Свои матримониальные планы Володя строил не на пустом месте: он был очень привлекателен для


«…женщин такого сорта, чей сорт не лучше, чем…»


– как выразился бы мудрый в своей наивности капитан Гастингс в замечательном фильме «Корнуольская тайна» по убогому роману Агаты Кристи.

Юра Обжелян был тоже привлекателен, причем для женщин всех сортов вообще.

Но если красота Обжеляна вызывала эстетические ассоциации, то Нахалкин напоминал племенного жеребца, поднявшегося на дыбы и отпустившего бороду средней окладистости.

И потому женщины такого сорта при одном его виде кричали «Ура!», хоть и бросали в воздух не чепчики, а лифчики.

Методисткой нашей он любовался – как и все мы! – но женился на девушке, годившейся ей в дочери; уже к пятому курсу стал респектабельным москвичом и оправдал тем самым свои учебные потуги.

Я ничего не имею против такого хода. Я вспомнил нашего брутального Володю лишь для того, чтобы сказать о себе.

Поленька была о него без ума, я по ряду причин не входил я ряды ее кандидатов, но…

Но стоило мне зайти в учебную часть, раскинуть руки (как горний Христос из Рио-де-Жанейро) и запеть:


– Я ехала домой… Душа была полна

Не ясным мне самой, каким-то новым счастьем…


– то милая женщина не только подхватывала в квинту, но глаза ее заволакивались туманной поволокой.

И я понимал, что – имейся в данный момент и условия и выбор – чаша весов склонилась бы не в Нахалкинскую сторону.

* * *

Я был виртуозом теоретического обольщения женщин, и виртуозность эта во многом базировалась на профессионализме при камерной исполнении романсов.

А будучи профессионалом, в компании я пел для всех, но обращался к кому-то одному.

И, разумеется, по возможности к женщине; ведь при всем своем преклонении перед аполлонической красотой Юры Обжеляна, «голубым» я не был никогда.

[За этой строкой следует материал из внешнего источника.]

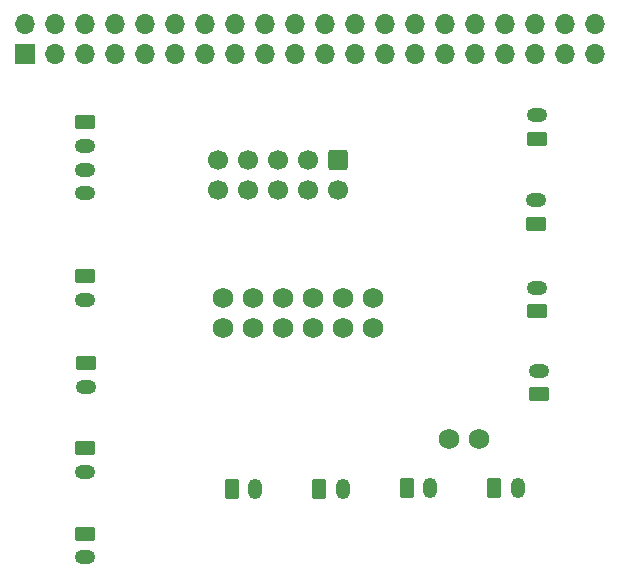
<source format=gbr>
%TF.GenerationSoftware,KiCad,Pcbnew,(5.99.0-12181-g5e8b23af64)*%
%TF.CreationDate,2021-11-12T15:18:20+01:00*%
%TF.ProjectId,phoniebox_shield,70686f6e-6965-4626-9f78-5f736869656c,rev?*%
%TF.SameCoordinates,Original*%
%TF.FileFunction,Soldermask,Bot*%
%TF.FilePolarity,Negative*%
%FSLAX46Y46*%
G04 Gerber Fmt 4.6, Leading zero omitted, Abs format (unit mm)*
G04 Created by KiCad (PCBNEW (5.99.0-12181-g5e8b23af64)) date 2021-11-12 15:18:20*
%MOMM*%
%LPD*%
G01*
G04 APERTURE LIST*
G04 Aperture macros list*
%AMRoundRect*
0 Rectangle with rounded corners*
0 $1 Rounding radius*
0 $2 $3 $4 $5 $6 $7 $8 $9 X,Y pos of 4 corners*
0 Add a 4 corners polygon primitive as box body*
4,1,4,$2,$3,$4,$5,$6,$7,$8,$9,$2,$3,0*
0 Add four circle primitives for the rounded corners*
1,1,$1+$1,$2,$3*
1,1,$1+$1,$4,$5*
1,1,$1+$1,$6,$7*
1,1,$1+$1,$8,$9*
0 Add four rect primitives between the rounded corners*
20,1,$1+$1,$2,$3,$4,$5,0*
20,1,$1+$1,$4,$5,$6,$7,0*
20,1,$1+$1,$6,$7,$8,$9,0*
20,1,$1+$1,$8,$9,$2,$3,0*%
G04 Aperture macros list end*
%ADD10C,1.750000*%
%ADD11RoundRect,0.250000X-0.625000X0.350000X-0.625000X-0.350000X0.625000X-0.350000X0.625000X0.350000X0*%
%ADD12O,1.750000X1.200000*%
%ADD13RoundRect,0.250000X-0.350000X-0.625000X0.350000X-0.625000X0.350000X0.625000X-0.350000X0.625000X0*%
%ADD14O,1.200000X1.750000*%
%ADD15RoundRect,0.250000X0.625000X-0.350000X0.625000X0.350000X-0.625000X0.350000X-0.625000X-0.350000X0*%
%ADD16RoundRect,0.250000X-0.600000X0.600000X-0.600000X-0.600000X0.600000X-0.600000X0.600000X0.600000X0*%
%ADD17C,1.700000*%
%ADD18R,1.700000X1.700000*%
%ADD19O,1.700000X1.700000*%
G04 APERTURE END LIST*
D10*
%TO.C,U101*%
X99250000Y-105660000D03*
X101790000Y-105660000D03*
X104330000Y-105660000D03*
X106870000Y-105660000D03*
X109410000Y-105660000D03*
X111950000Y-105660000D03*
X99250000Y-108200000D03*
X101790000Y-108200000D03*
X104330000Y-108200000D03*
X106870000Y-108200000D03*
X109410000Y-108200000D03*
X111950000Y-108200000D03*
X120950000Y-117600000D03*
X118410000Y-117600000D03*
%TD*%
D11*
%TO.C,J103*%
X87600000Y-90800000D03*
D12*
X87600000Y-92800000D03*
X87600000Y-94800000D03*
X87600000Y-96800000D03*
%TD*%
D13*
%TO.C,J115*%
X122200000Y-121750000D03*
D14*
X124200000Y-121750000D03*
%TD*%
D13*
%TO.C,J114*%
X114800000Y-121750000D03*
D14*
X116800000Y-121750000D03*
%TD*%
D13*
%TO.C,J113*%
X107400000Y-121800000D03*
D14*
X109400000Y-121800000D03*
%TD*%
D13*
%TO.C,J112*%
X100000000Y-121800000D03*
D14*
X102000000Y-121800000D03*
%TD*%
D11*
%TO.C,J111*%
X87650000Y-111200000D03*
D12*
X87650000Y-113200000D03*
%TD*%
D11*
%TO.C,J110*%
X87600000Y-103800000D03*
D12*
X87600000Y-105800000D03*
%TD*%
D15*
%TO.C,J109*%
X125750000Y-99400000D03*
D12*
X125750000Y-97400000D03*
%TD*%
D15*
%TO.C,J108*%
X125800000Y-92200000D03*
D12*
X125800000Y-90200000D03*
%TD*%
D15*
%TO.C,J107*%
X126000000Y-113800000D03*
D12*
X126000000Y-111800000D03*
%TD*%
D15*
%TO.C,J106*%
X125800000Y-106800000D03*
D12*
X125800000Y-104800000D03*
%TD*%
D11*
%TO.C,J105*%
X87600000Y-125600000D03*
D12*
X87600000Y-127600000D03*
%TD*%
%TO.C,J104*%
X87600000Y-120400000D03*
D11*
X87600000Y-118400000D03*
%TD*%
D16*
%TO.C,J102*%
X109000000Y-94000000D03*
D17*
X106460000Y-94000000D03*
X103920000Y-94000000D03*
X101380000Y-94000000D03*
X98840000Y-94000000D03*
X109000000Y-96540000D03*
X106460000Y-96540000D03*
X103920000Y-96540000D03*
X101380000Y-96540000D03*
X98840000Y-96540000D03*
%TD*%
D18*
%TO.C,J101*%
X82470000Y-84980000D03*
D19*
X82470000Y-82440000D03*
X85010000Y-84980000D03*
X85010000Y-82440000D03*
X87550000Y-84980000D03*
X87550000Y-82440000D03*
X90090000Y-84980000D03*
X90090000Y-82440000D03*
X92630000Y-84980000D03*
X92630000Y-82440000D03*
X95170000Y-84980000D03*
X95170000Y-82440000D03*
X97710000Y-84980000D03*
X97710000Y-82440000D03*
X100250000Y-84980000D03*
X100250000Y-82440000D03*
X102790000Y-84980000D03*
X102790000Y-82440000D03*
X105330000Y-84980000D03*
X105330000Y-82440000D03*
X107870000Y-84980000D03*
X107870000Y-82440000D03*
X110410000Y-84980000D03*
X110410000Y-82440000D03*
X112950000Y-84980000D03*
X112950000Y-82440000D03*
X115490000Y-84980000D03*
X115490000Y-82440000D03*
X118030000Y-84980000D03*
X118030000Y-82440000D03*
X120570000Y-84980000D03*
X120570000Y-82440000D03*
X123110000Y-84980000D03*
X123110000Y-82440000D03*
X125650000Y-84980000D03*
X125650000Y-82440000D03*
X128190000Y-84980000D03*
X128190000Y-82440000D03*
X130730000Y-84980000D03*
X130730000Y-82440000D03*
%TD*%
M02*

</source>
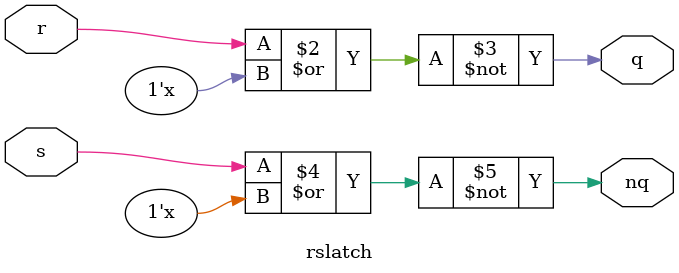
<source format=v>

`timescale 100ps/10ps

module rslatch (r,s, q, nq);

   input r,s;
   output reg q, nq;
   
   always @(r or s or q or nq)
     begin
	q  <= #10 ~(r | nq);
	nq <= #11 ~(s | q);
     end
endmodule 




   

</source>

Поэтому, едва девушка пришла, свой вектор я перевел на нее.

И остаток времени пел именно ей; смотрел только на нее, прожигал ее насквозь сербскими глазами – зная, что она не сможет проникнуть в них даже на самую малость.

Вот таким я был тогда фруктом…

А она наверняка подумала, будто я молниеносно увлекся ею и потерял голову и раскрыла свое сердце в ответ.

* * *

Конечно, она мне нравилась, как в принципе не может не нравиться нормальному мужчине девушка, заглянувшая на огонек в домашнем платье, надетом на голое тело.


(Последний факт я определил с одного взгляда; вряд ли ей было так удобно и тепло, это было уже прямым намеком на нечто.)


Но я не шевельнул пальцем к тому, чтобы если не предотвратить, то хотя бы отсрочить ее уход после того, как мы остались наедине в моей гостиной без огней.

Ну не совсем, конечно, гостиной – но уж точно без огней; рефлектор в счет не шел, от его жаркого свечения окружающая темнота казалась лишь плотнее и недвусмысленнее.

А я допел песню и запер за девушкой дверь, потому что собрался спать.

О причинах неадекватного своего поведения я уже писал в мемуаре «Вкус помады» и повторяться не буду.

Я вообще не придал значения ее приходу.

Когда мы собирались с Толиной гитарой, к нам часто заглядывала то одна, то другая сокурсница. Порой даже Аня, которая была профессиональным музыкантом, но тем не менее тоже любила меня слушать и пару раз даже аккомпанировала на разбитом рояле в актовом зале общежития.

Но, конечно, приходу незнакомки был рад, поскольку любому нормальному мужчине петь в обществе хоть одной женщины куда приятнее, нежели в чисто мужском.